LOOK: 10 Stunning Portraits of African Jews
Jewish life is thriving in Africa.
That’s what British-American photographer Jono David discovered during a four-year journey accross the continent. David set out to document the Jewish landscape of Africa, from dwindling European enclaves in South Africa to the isolated Egyptian Jewish community — to the unprecedented blossoming of Judaism among Sub-Saharan Africans.
“My goal was to take a visual survey of the landscape of the Jewish communities around Africa,” David said from Japan, where he has worked as an English teacher for two decades.
David spent his vacation time sojourning to Africa, where he began traveling regularly in 2012. Over the course of his “Jewish Africa journey” he visited 30 countries and territories and archived more than 60,000 photos. An exhibition of some of David’s photos, The Children of Abraham and Sarah, is now featured at Beit HaTfutsot, the Museum of the Jewish People in Tel Aviv, through December. Other exhibits are planned in South Africa, Morocco and Washington D.C.

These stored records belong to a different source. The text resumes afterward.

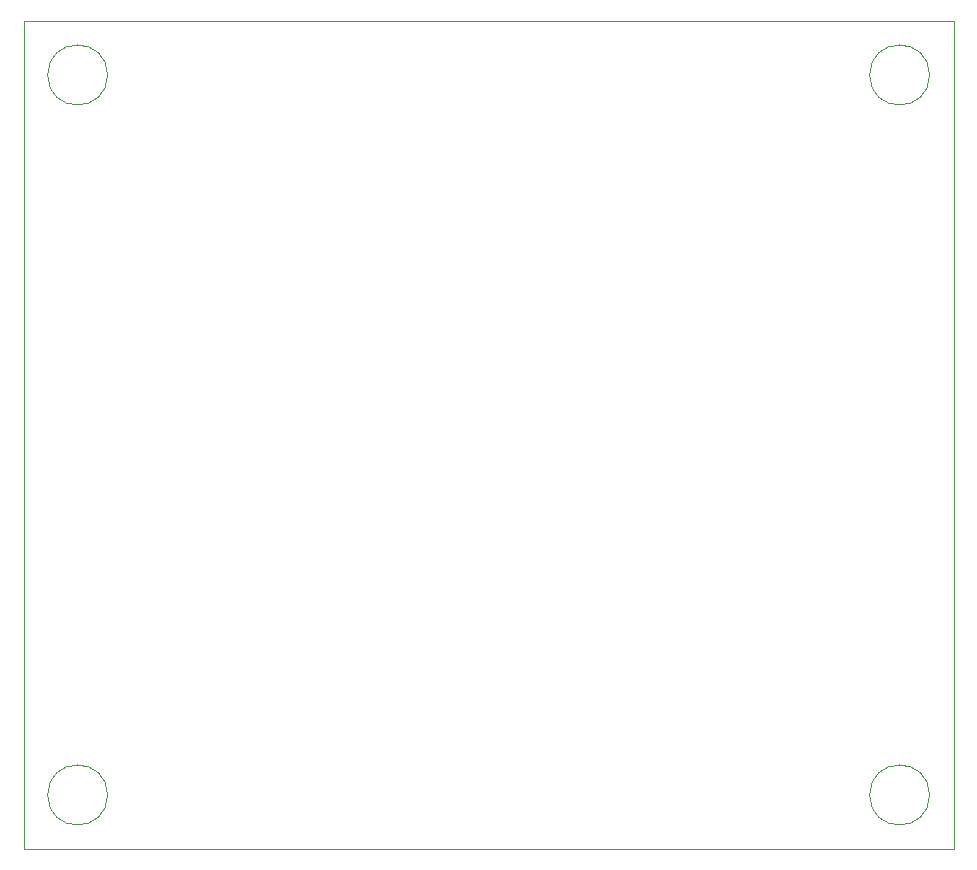
<source format=gbr>
G04 #@! TF.GenerationSoftware,KiCad,Pcbnew,(5.1.4)-1*
G04 #@! TF.CreationDate,2019-11-04T13:23:32-06:00*
G04 #@! TF.ProjectId,Plataforma-nano,506c6174-6166-46f7-926d-612d6e616e6f,rev?*
G04 #@! TF.SameCoordinates,Original*
G04 #@! TF.FileFunction,Profile,NP*
%FSLAX46Y46*%
G04 Gerber Fmt 4.6, Leading zero omitted, Abs format (unit mm)*
G04 Created by KiCad (PCBNEW (5.1.4)-1) date 2019-11-04 13:23:32*
%MOMM*%
%LPD*%
G04 APERTURE LIST*
%ADD10C,0.050000*%
G04 APERTURE END LIST*
D10*
X52832000Y-141224000D02*
X119888000Y-141224000D01*
X52832000Y-140208000D02*
X52832000Y-141224000D01*
X52832000Y-71120000D02*
X52832000Y-140208000D01*
X119888000Y-71120000D02*
X52832000Y-71120000D01*
X131572000Y-141224000D02*
X119888000Y-141224000D01*
X131572000Y-140716000D02*
X131572000Y-141224000D01*
X131572000Y-71120000D02*
X131572000Y-140716000D01*
X119888000Y-71120000D02*
X131572000Y-71120000D01*
X129540000Y-75692000D02*
G75*
G03X129540000Y-75692000I-2540000J0D01*
G01*
X129540000Y-136652000D02*
G75*
G03X129540000Y-136652000I-2540000J0D01*
G01*
X59944000Y-136652000D02*
G75*
G03X59944000Y-136652000I-2540000J0D01*
G01*
X59944000Y-75692000D02*
G75*
G03X59944000Y-75692000I-2540000J0D01*
G01*
M02*

</source>
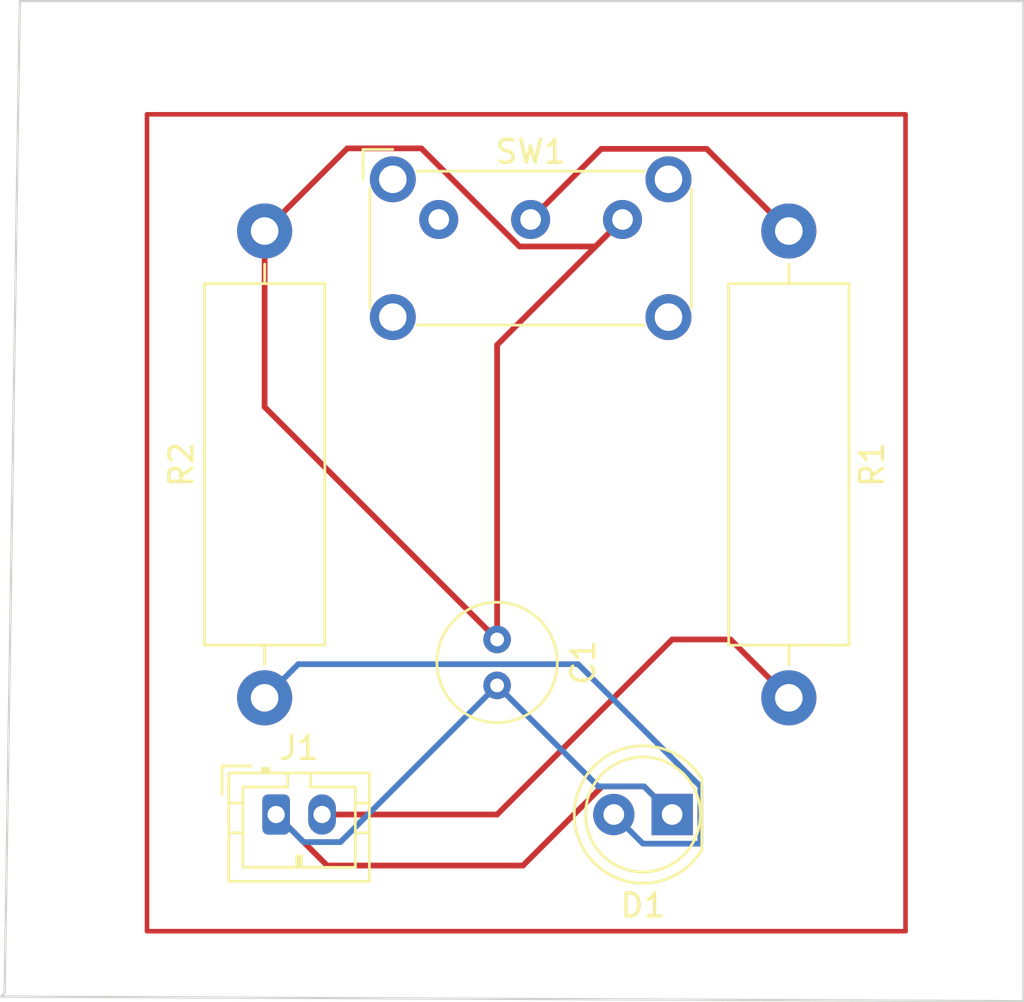
<source format=kicad_pcb>
(kicad_pcb (version 20211014) (generator pcbnew)

  (general
    (thickness 1.6)
  )

  (paper "A4")
  (title_block
    (rev "Excercise I")
    (comment 4 "Author : ")
  )

  (layers
    (0 "F.Cu" signal)
    (31 "B.Cu" signal)
    (32 "B.Adhes" user "B.Adhesive")
    (33 "F.Adhes" user "F.Adhesive")
    (34 "B.Paste" user)
    (35 "F.Paste" user)
    (36 "B.SilkS" user "B.Silkscreen")
    (37 "F.SilkS" user "F.Silkscreen")
    (38 "B.Mask" user)
    (39 "F.Mask" user)
    (40 "Dwgs.User" user "User.Drawings")
    (41 "Cmts.User" user "User.Comments")
    (42 "Eco1.User" user "User.Eco1")
    (43 "Eco2.User" user "User.Eco2")
    (44 "Edge.Cuts" user)
    (45 "Margin" user)
    (46 "B.CrtYd" user "B.Courtyard")
    (47 "F.CrtYd" user "F.Courtyard")
    (48 "B.Fab" user)
    (49 "F.Fab" user)
    (50 "User.1" user)
    (51 "User.2" user)
    (52 "User.3" user)
    (53 "User.4" user)
    (54 "User.5" user)
    (55 "User.6" user)
    (56 "User.7" user)
    (57 "User.8" user)
    (58 "User.9" user)
  )

  (setup
    (pad_to_mask_clearance 0)
    (pcbplotparams
      (layerselection 0x00010fc_ffffffff)
      (disableapertmacros false)
      (usegerberextensions false)
      (usegerberattributes true)
      (usegerberadvancedattributes true)
      (creategerberjobfile true)
      (svguseinch false)
      (svgprecision 6)
      (excludeedgelayer true)
      (plotframeref false)
      (viasonmask false)
      (mode 1)
      (useauxorigin false)
      (hpglpennumber 1)
      (hpglpenspeed 20)
      (hpglpendiameter 15.000000)
      (dxfpolygonmode true)
      (dxfimperialunits true)
      (dxfusepcbnewfont true)
      (psnegative false)
      (psa4output false)
      (plotreference true)
      (plotvalue true)
      (plotinvisibletext false)
      (sketchpadsonfab false)
      (subtractmaskfromsilk false)
      (outputformat 1)
      (mirror false)
      (drillshape 1)
      (scaleselection 1)
      (outputdirectory "")
    )
  )

  (net 0 "")
  (net 1 "Net-(C1-Pad1)")
  (net 2 "Net-(C1-Pad2)")
  (net 3 "Net-(D1-Pad2)")
  (net 4 "Net-(J1-Pad2)")
  (net 5 "Net-(R1-Pad1)")
  (net 6 "unconnected-(SW1-Pad1)")

  (footprint "Button_Switch_THT:SW_E-Switch_EG1224_SPDT_Angled" (layer "F.Cu") (at 144.78 121.4175))

  (footprint "Connector_JST:JST_PH_B2B-PH-K_1x02_P2.00mm_Vertical" (layer "F.Cu") (at 137.7 147.32))

  (footprint "Capacitor_THT:C_Radial_D5.0mm_H5.0mm_P2.00mm" (layer "F.Cu") (at 147.32 139.7 -90))

  (footprint "Resistor_THT:R_Axial_DIN0516_L15.5mm_D5.0mm_P20.32mm_Horizontal" (layer "F.Cu") (at 160.02 121.92 -90))

  (footprint "Resistor_THT:R_Axial_DIN0516_L15.5mm_D5.0mm_P20.32mm_Horizontal" (layer "F.Cu") (at 137.2 142.24 90))

  (footprint "LED_THT:LED_D5.0mm" (layer "F.Cu") (at 154.94 147.32 180))

  (gr_line (start 132.08 152.4) (end 132.08 116.84) (layer "F.Cu") (width 0.2) (tstamp 2f8e1e63-266a-44f0-aa70-f5797d512f60))
  (gr_line (start 165.1 116.84) (end 165.1 152.4) (layer "F.Cu") (width 0.2) (tstamp 9434fc88-c506-483e-a270-1c1bb9333ff9))
  (gr_line (start 165.1 152.4) (end 132.08 152.4) (layer "F.Cu") (width 0.2) (tstamp d6d2c519-ddcd-4dfb-8ffc-5081ed38e1bd))
  (gr_line (start 132.08 116.84) (end 165.1 116.84) (layer "F.Cu") (width 0.2) (tstamp f8958958-835a-4fd9-9f2a-a0c8d67c3224))
  (gr_poly
    (pts
      (xy 170.2308 155.448)
      (xy 125.73 155.2448)
      (xy 125.8824 155.0924)
      (xy 126.5428 111.9124)
      (xy 170.2308 111.9124)
    ) (layer "Edge.Cuts") (width 0.1) (fill none) (tstamp 485139cb-168d-4fe7-94af-9d619c8dd8ba))

  (segment (start 148.293299 122.5925) (end 151.605 122.5925) (width 0.25) (layer "F.Cu") (net 1) (tstamp 099e46c3-7079-4bf9-b61c-6908f9ab3224))
  (segment (start 147.32 139.7) (end 137.2 129.58) (width 0.25) (layer "F.Cu") (net 1) (tstamp 31837ceb-e048-4e9c-bf00-3aa80bf47c49))
  (segment (start 151.605 122.5925) (end 152.78 121.4175) (width 0.25) (layer "F.Cu") (net 1) (tstamp 4bcfddbe-2fc4-427f-91a5-1e94593109f3))
  (segment (start 147.32 126.8775) (end 152.78 121.4175) (width 0.25) (layer "F.Cu") (net 1) (tstamp 58f3eb26-0ad4-448a-a459-079e485db53c))
  (segment (start 137.2 121.92) (end 140.798648 118.321352) (width 0.25) (layer "F.Cu") (net 1) (tstamp 5960c34a-f4b7-443c-aa88-f86e6c07d62b))
  (segment (start 147.32 139.7) (end 147.32 126.8775) (width 0.25) (layer "F.Cu") (net 1) (tstamp 667cc2bd-60c0-4a26-8b8b-a63ab60cbf1f))
  (segment (start 140.798648 118.321352) (end 144.022151 118.321352) (width 0.25) (layer "F.Cu") (net 1) (tstamp 84fe41d8-4614-47bd-882b-ea7518801042))
  (segment (start 137.2 121.92) (end 137.2 121.96) (width 0.25) (layer "F.Cu") (net 1) (tstamp 935d5821-5f42-4f7b-8f4d-5e69abe4c4b4))
  (segment (start 152.1759 122.0216) (end 152.78 121.4175) (width 0.25) (layer "F.Cu") (net 1) (tstamp a9cbb10a-2f8f-43f8-9855-061d307ccce1))
  (segment (start 137.2 129.58) (end 137.2 121.92) (width 0.25) (layer "F.Cu") (net 1) (tstamp cd31c9be-832a-4f07-9dc2-3bc3d19840bd))
  (segment (start 144.022151 118.321352) (end 148.293299 122.5925) (width 0.25) (layer "F.Cu") (net 1) (tstamp dd54f5fc-054c-40be-b735-7315d62f1e89))
  (segment (start 151.892588 146.095) (end 153.715 146.095) (width 0.25) (layer "F.Cu") (net 2) (tstamp 0e6500ed-a1f8-45f0-9f4a-98f7b5e5f32b))
  (segment (start 153.715 146.095) (end 154.94 147.32) (width 0.25) (layer "F.Cu") (net 2) (tstamp 1af973a6-9aa9-4839-89ba-367a89b3598f))
  (segment (start 139.921802 149.541802) (end 148.445786 149.541802) (width 0.25) (layer "F.Cu") (net 2) (tstamp 1c6d30d4-3ea3-4e30-930e-eeba188829a9))
  (segment (start 137.7 147.32) (end 139.921802 149.541802) (width 0.25) (layer "F.Cu") (net 2) (tstamp 8b8c6cd6-9b27-4773-bfd6-4b60ef2371c7))
  (segment (start 148.445786 149.541802) (end 151.892588 146.095) (width 0.25) (layer "F.Cu") (net 2) (tstamp daccf409-64df-4d84-bf10-e4e751aebf27))
  (segment (start 153.715 146.095) (end 151.715 146.095) (width 0.25) (layer "B.Cu") (net 2) (tstamp 1271d86c-f777-4649-884f-c83508fe2106))
  (segment (start 151.715 146.095) (end 147.32 141.7) (width 0.25) (layer "B.Cu") (net 2) (tstamp 17e1a327-6a8a-4c77-8c32-9237d6f13b27))
  (segment (start 140.5 148.52) (end 138.9 148.52) (width 0.25) (layer "B.Cu") (net 2) (tstamp 38e68965-f0c6-455a-95b5-6a76cbd1f83a))
  (segment (start 147.32 141.7) (end 140.5 148.52) (width 0.25) (layer "B.Cu") (net 2) (tstamp 791104a6-08a4-411a-9ddc-407b1c62168e))
  (segment (start 138.9 148.52) (end 137.7 147.32) (width 0.25) (layer "B.Cu") (net 2) (tstamp d9a18a5e-416d-41cc-a7cd-f749e9356714))
  (segment (start 154.94 147.32) (end 153.715 146.095) (width 0.25) (layer "B.Cu") (net 2) (tstamp e1431060-6056-4bfc-8ee7-da95907334fd))
  (segment (start 150.845 140.775) (end 156.165 146.095) (width 0.25) (layer "B.Cu") (net 3) (tstamp 19e88136-e8c5-4e77-9194-60d97c469650))
  (segment (start 153.67 148.59) (end 152.4 147.32) (width 0.25) (layer "B.Cu") (net 3) (tstamp 31c1a509-39a7-451d-ad3a-911f16011f0c))
  (segment (start 138.665 140.775) (end 150.845 140.775) (width 0.25) (layer "B.Cu") (net 3) (tstamp 4df3ebfe-14ba-4270-8d84-3497ed942674))
  (segment (start 137.2 142.24) (end 138.665 140.775) (width 0.25) (layer "B.Cu") (net 3) (tstamp 6b5c555b-c369-413f-9924-b16f1c9bc0e6))
  (segment (start 156.12 148.59) (end 153.67 148.59) (width 0.25) (layer "B.Cu") (net 3) (tstamp 767ce5f2-6df3-4218-bc82-d25b85cf76a7))
  (segment (start 137.16 142.24) (end 137.2 142.24) (width 0.25) (layer "B.Cu") (net 3) (tstamp 93fa17d5-4b0a-4f95-8cfe-996535531ca2))
  (segment (start 156.165 146.095) (end 156.165 148.545) (width 0.25) (layer "B.Cu") (net 3) (tstamp b68ff892-62c5-43fa-870f-b7a826abf7cf))
  (segment (start 156.165 148.545) (end 156.12 148.59) (width 0.25) (layer "B.Cu") (net 3) (tstamp debfb409-1471-4f76-a327-013028bfbfc0))
  (segment (start 139.7 147.32) (end 147.32 147.32) (width 0.25) (layer "F.Cu") (net 4) (tstamp 5b6e43c3-c398-4612-823b-cd07330a883b))
  (segment (start 157.48 139.7) (end 160.02 142.24) (width 0.25) (layer "F.Cu") (net 4) (tstamp 8b7bb765-c057-48d6-8b94-a294c6687892))
  (segment (start 154.94 139.7) (end 157.48 139.7) (width 0.25) (layer "F.Cu") (net 4) (tstamp 93e4adc1-d24a-403b-8551-7f538bc0bf3d))
  (segment (start 147.32 147.32) (end 154.94 139.7) (width 0.25) (layer "F.Cu") (net 4) (tstamp bb8742b4-0202-40d9-b986-6b1fd8fdb69a))
  (segment (start 151.855 118.3425) (end 156.4425 118.3425) (width 0.25) (layer "F.Cu") (net 5) (tstamp 220801c1-5625-42e5-8095-7a6afb76768f))
  (segment (start 156.4425 118.3425) (end 160.02 121.92) (width 0.25) (layer "F.Cu") (net 5) (tstamp 28f23330-c29e-4cf8-a497-3145382aecd5))
  (segment (start 148.78 121.4175) (end 151.855 118.3425) (width 0.25) (layer "F.Cu") (net 5) (tstamp 815ae4c3-9e92-4c7b-a299-f90c6028b359))
  (segment (start 144.78 121.4175) (end 144.78 121.92) (width 0.25) (layer "F.Cu") (net 6) (tstamp 4e609eb7-57db-46f3-9827-57cbbdeede7d))

)

</source>
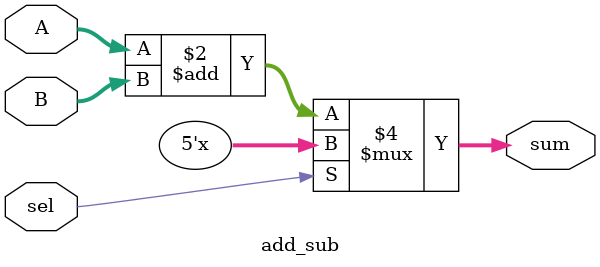
<source format=v>
`define	ADD 1'b0
`define SUB 1'b1

module add_sub (A, B, sel, sum);

input			sel;
input	[3:0]	A, B;

output	[4:0]	sum;

reg		[4:0]	sum;

// Case 

always@(*) begin
	case(sel)
		`ADD	:	sum = A + B;
		// No default
	endcase
end

// If else
/*
always@(*) begin
	if(sel)
		sum = A + B;
	// No else	
end
*/
endmodule
</source>
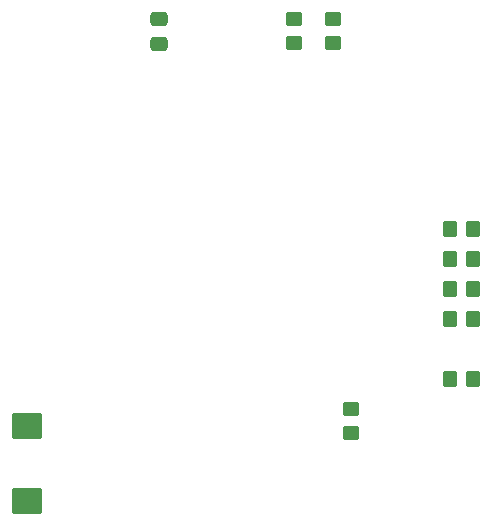
<source format=gtp>
%TF.GenerationSoftware,KiCad,Pcbnew,6.0.4+dfsg-1+b1*%
%TF.CreationDate,2022-05-29T14:40:34+05:00*%
%TF.ProjectId,evlamp,65766c61-6d70-42e6-9b69-6361645f7063,rev?*%
%TF.SameCoordinates,Original*%
%TF.FileFunction,Paste,Top*%
%TF.FilePolarity,Positive*%
%FSLAX46Y46*%
G04 Gerber Fmt 4.6, Leading zero omitted, Abs format (unit mm)*
G04 Created by KiCad (PCBNEW 6.0.4+dfsg-1+b1) date 2022-05-29 14:40:34*
%MOMM*%
%LPD*%
G01*
G04 APERTURE LIST*
G04 Aperture macros list*
%AMRoundRect*
0 Rectangle with rounded corners*
0 $1 Rounding radius*
0 $2 $3 $4 $5 $6 $7 $8 $9 X,Y pos of 4 corners*
0 Add a 4 corners polygon primitive as box body*
4,1,4,$2,$3,$4,$5,$6,$7,$8,$9,$2,$3,0*
0 Add four circle primitives for the rounded corners*
1,1,$1+$1,$2,$3*
1,1,$1+$1,$4,$5*
1,1,$1+$1,$6,$7*
1,1,$1+$1,$8,$9*
0 Add four rect primitives between the rounded corners*
20,1,$1+$1,$2,$3,$4,$5,0*
20,1,$1+$1,$4,$5,$6,$7,0*
20,1,$1+$1,$6,$7,$8,$9,0*
20,1,$1+$1,$8,$9,$2,$3,0*%
G04 Aperture macros list end*
%ADD10RoundRect,0.250000X1.025000X-0.875000X1.025000X0.875000X-1.025000X0.875000X-1.025000X-0.875000X0*%
%ADD11RoundRect,0.250000X0.475000X-0.337500X0.475000X0.337500X-0.475000X0.337500X-0.475000X-0.337500X0*%
%ADD12RoundRect,0.250000X-0.350000X-0.450000X0.350000X-0.450000X0.350000X0.450000X-0.350000X0.450000X0*%
%ADD13RoundRect,0.250000X-0.450000X0.350000X-0.450000X-0.350000X0.450000X-0.350000X0.450000X0.350000X0*%
G04 APERTURE END LIST*
D10*
%TO.C,C2*%
X76454000Y-118033000D03*
X76454000Y-111633000D03*
%TD*%
D11*
%TO.C,C1*%
X87630000Y-79316000D03*
X87630000Y-77241000D03*
%TD*%
D12*
%TO.C,R5*%
X112268000Y-107721000D03*
X114268000Y-107721000D03*
%TD*%
D13*
%TO.C,R6*%
X103886000Y-110261000D03*
X103886000Y-112261000D03*
%TD*%
%TO.C,R7*%
X102362000Y-77241000D03*
X102362000Y-79241000D03*
%TD*%
D12*
%TO.C,R4*%
X112268000Y-102641000D03*
X114268000Y-102641000D03*
%TD*%
%TO.C,R3*%
X112268000Y-100101000D03*
X114268000Y-100101000D03*
%TD*%
%TO.C,R1*%
X112268000Y-95021000D03*
X114268000Y-95021000D03*
%TD*%
%TO.C,R2*%
X112268000Y-97561000D03*
X114268000Y-97561000D03*
%TD*%
D13*
%TO.C,R8*%
X99060000Y-77241000D03*
X99060000Y-79241000D03*
%TD*%
M02*

</source>
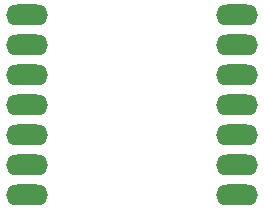
<source format=gbp>
G04 #@! TF.GenerationSoftware,KiCad,Pcbnew,8.0.5*
G04 #@! TF.CreationDate,2024-10-14T18:30:02-05:00*
G04 #@! TF.ProjectId,morg_grad_cap,6d6f7267-5f67-4726-9164-5f6361702e6b,rev?*
G04 #@! TF.SameCoordinates,Original*
G04 #@! TF.FileFunction,Paste,Bot*
G04 #@! TF.FilePolarity,Positive*
%FSLAX46Y46*%
G04 Gerber Fmt 4.6, Leading zero omitted, Abs format (unit mm)*
G04 Created by KiCad (PCBNEW 8.0.5) date 2024-10-14 18:30:02*
%MOMM*%
%LPD*%
G01*
G04 APERTURE LIST*
%ADD10O,3.556000X1.778000*%
G04 APERTURE END LIST*
D10*
X129539999Y-3459998D03*
X129539999Y-6000002D03*
X129539999Y-8539999D03*
X129540002Y-11080002D03*
X129539999Y-13620000D03*
X129540001Y-16160004D03*
X129540002Y-18700002D03*
X111760000Y-18700000D03*
X111760000Y-16159999D03*
X111759999Y-13620001D03*
X111759998Y-11080001D03*
X111759993Y-8540000D03*
X111759999Y-6000001D03*
X111760000Y-3460001D03*
M02*

</source>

Among the small Mizrachi and European enclaves in North Africa and parts of South Africa, he found communities struggling to maintain a Jewish way of life. In Ethiopia, he found the thousands of Beta Israel who remain in East Africa.
And in neighboring Sub-Saharan countries, he saw the myriad black Judaizing groups that are growing rapidly. “There is this new breath.”
In recent decades Judaizing or Jewish groups have grown in Africa. There are communities, with a range of religious practice and identification, in Uganda, Kenya, Madagascar, Ghana and elsewhere. Some seek ties with American or Israeli Jewish organizations, like Kulanu and Shavei Israel, two prominent groups that provide religious and material assistance to emerging communities; others carve out their own Jewish practice.
For many Judaizing groups, the adoption of Judaism is seen as a shrugging off of the colonial imposition of Christianity.
In a previous interview with the Forward, Tudor Parfitt, who helms Florida International University’s Global Jewish Studies program, reflected: “There is a growing sense among some Africans, that Judaism is the religion of liberty.”
This unprecedented spread of Judaism is aided, in part, by the rapid spread of internet access. “The internet has opened up an entire world of possibility for these African groups spiritually, religiously and socially,” David said.
And it goes both ways. When David and other visitors search for Jewish groups in Africa, they may find dozens of active social media groups set up and maintained by African Jews. “Someone like me comes in, takes photos and spreads the story. This is how it goes.”